Any modernized qsysinc includes would have to be set up so they
defaulted to the old version of the definitions.  Even if people were at
a release that supported QUALIFIED, they shouldn't have to change all
their programs to match the new qualified version of the definitions
with the nice subfield names.

Shrug...  ship QSYSINC with different source files for each version.  If I 
have (for example):

    /copy QSYSINC/RPGLEV4R5,QP0LSTDI

Then the definitions in the RPGLEV4R5 source file can be frozen at V4R5. 
If I want to re-write it to use the newer features in V5R1 (which is the 
release that has the biggest impact on this sort of thing) then I can 
re-do the code and use:

    /copy QSYSINC/RPGLEV5R1,QP0LSTDI

All they need to do is copy the file with each release, and upgrade the 
code as appropriate.

Presumably you'd have to /define something to pick up the new version.

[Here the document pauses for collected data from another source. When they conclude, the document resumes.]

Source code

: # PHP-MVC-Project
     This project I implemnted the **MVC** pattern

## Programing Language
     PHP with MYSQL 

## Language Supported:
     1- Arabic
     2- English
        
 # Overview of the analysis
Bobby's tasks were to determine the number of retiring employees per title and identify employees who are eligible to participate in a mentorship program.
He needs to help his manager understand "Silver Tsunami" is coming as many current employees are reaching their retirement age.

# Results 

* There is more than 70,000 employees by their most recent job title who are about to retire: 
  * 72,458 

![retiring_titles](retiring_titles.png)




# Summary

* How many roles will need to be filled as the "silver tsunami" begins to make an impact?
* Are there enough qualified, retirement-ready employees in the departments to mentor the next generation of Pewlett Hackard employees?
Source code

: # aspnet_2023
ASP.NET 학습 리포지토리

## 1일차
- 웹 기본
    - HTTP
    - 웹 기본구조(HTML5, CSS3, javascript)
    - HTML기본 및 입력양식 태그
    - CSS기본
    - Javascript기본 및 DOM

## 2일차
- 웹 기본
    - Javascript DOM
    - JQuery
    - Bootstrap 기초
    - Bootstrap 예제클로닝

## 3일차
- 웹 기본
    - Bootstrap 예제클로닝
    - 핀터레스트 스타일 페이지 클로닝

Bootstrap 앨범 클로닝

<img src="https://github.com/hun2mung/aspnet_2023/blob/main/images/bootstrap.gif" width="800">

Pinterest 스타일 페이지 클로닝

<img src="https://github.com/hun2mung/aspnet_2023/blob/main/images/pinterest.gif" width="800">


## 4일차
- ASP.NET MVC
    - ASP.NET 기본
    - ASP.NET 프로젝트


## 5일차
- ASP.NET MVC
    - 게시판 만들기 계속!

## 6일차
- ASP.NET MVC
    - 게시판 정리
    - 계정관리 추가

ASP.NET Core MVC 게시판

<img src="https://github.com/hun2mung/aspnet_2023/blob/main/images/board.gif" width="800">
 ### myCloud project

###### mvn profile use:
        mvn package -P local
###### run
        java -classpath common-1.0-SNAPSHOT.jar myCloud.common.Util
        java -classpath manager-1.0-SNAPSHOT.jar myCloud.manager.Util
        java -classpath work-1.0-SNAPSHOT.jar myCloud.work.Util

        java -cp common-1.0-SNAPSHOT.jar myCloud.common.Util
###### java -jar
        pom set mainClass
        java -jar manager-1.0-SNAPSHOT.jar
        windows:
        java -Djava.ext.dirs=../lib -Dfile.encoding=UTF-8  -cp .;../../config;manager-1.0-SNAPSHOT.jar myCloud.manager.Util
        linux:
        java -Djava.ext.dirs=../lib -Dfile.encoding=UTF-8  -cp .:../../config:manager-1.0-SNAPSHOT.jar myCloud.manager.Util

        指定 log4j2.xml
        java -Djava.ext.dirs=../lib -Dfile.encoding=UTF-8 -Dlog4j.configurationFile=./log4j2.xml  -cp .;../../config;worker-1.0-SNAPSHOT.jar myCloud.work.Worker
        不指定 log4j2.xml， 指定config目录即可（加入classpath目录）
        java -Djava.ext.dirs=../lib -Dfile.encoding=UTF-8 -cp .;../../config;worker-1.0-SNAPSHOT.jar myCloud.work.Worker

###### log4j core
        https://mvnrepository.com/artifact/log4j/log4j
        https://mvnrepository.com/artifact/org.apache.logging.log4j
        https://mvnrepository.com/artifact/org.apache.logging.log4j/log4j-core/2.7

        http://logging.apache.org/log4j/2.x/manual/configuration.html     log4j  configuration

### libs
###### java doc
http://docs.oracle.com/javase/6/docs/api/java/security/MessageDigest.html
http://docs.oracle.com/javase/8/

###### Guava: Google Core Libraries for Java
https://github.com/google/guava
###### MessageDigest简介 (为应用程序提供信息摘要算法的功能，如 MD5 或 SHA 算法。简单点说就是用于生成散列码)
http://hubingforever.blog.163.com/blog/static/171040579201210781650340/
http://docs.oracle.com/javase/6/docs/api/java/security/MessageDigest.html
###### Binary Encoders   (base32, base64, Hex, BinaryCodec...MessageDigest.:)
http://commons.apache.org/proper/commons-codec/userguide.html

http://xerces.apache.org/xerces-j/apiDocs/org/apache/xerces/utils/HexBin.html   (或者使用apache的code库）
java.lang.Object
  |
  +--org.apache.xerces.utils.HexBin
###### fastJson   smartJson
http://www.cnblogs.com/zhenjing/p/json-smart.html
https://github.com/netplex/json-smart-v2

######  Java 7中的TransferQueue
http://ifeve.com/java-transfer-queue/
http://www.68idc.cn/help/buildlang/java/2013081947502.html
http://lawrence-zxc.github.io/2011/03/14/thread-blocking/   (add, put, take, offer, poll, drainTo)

Sorry, but...  YUCK.  I hate having to do a /define before using /copy... 
that's not elegant at all!  After a few releases the tangled mess of 
/defines and /if defined and /elses would make this code nearly impossible 
to follow.

What I don't understand is that IBM has been writing these types of 
prototype members for C since time out of mind.  Not just IBM, either! 
Virtually everyone who provides software aimed at the C developer provides 
include files, and manages to keep them working from release to release. 
Why can't IBM do it with RPG?  The same capabilities are all there now.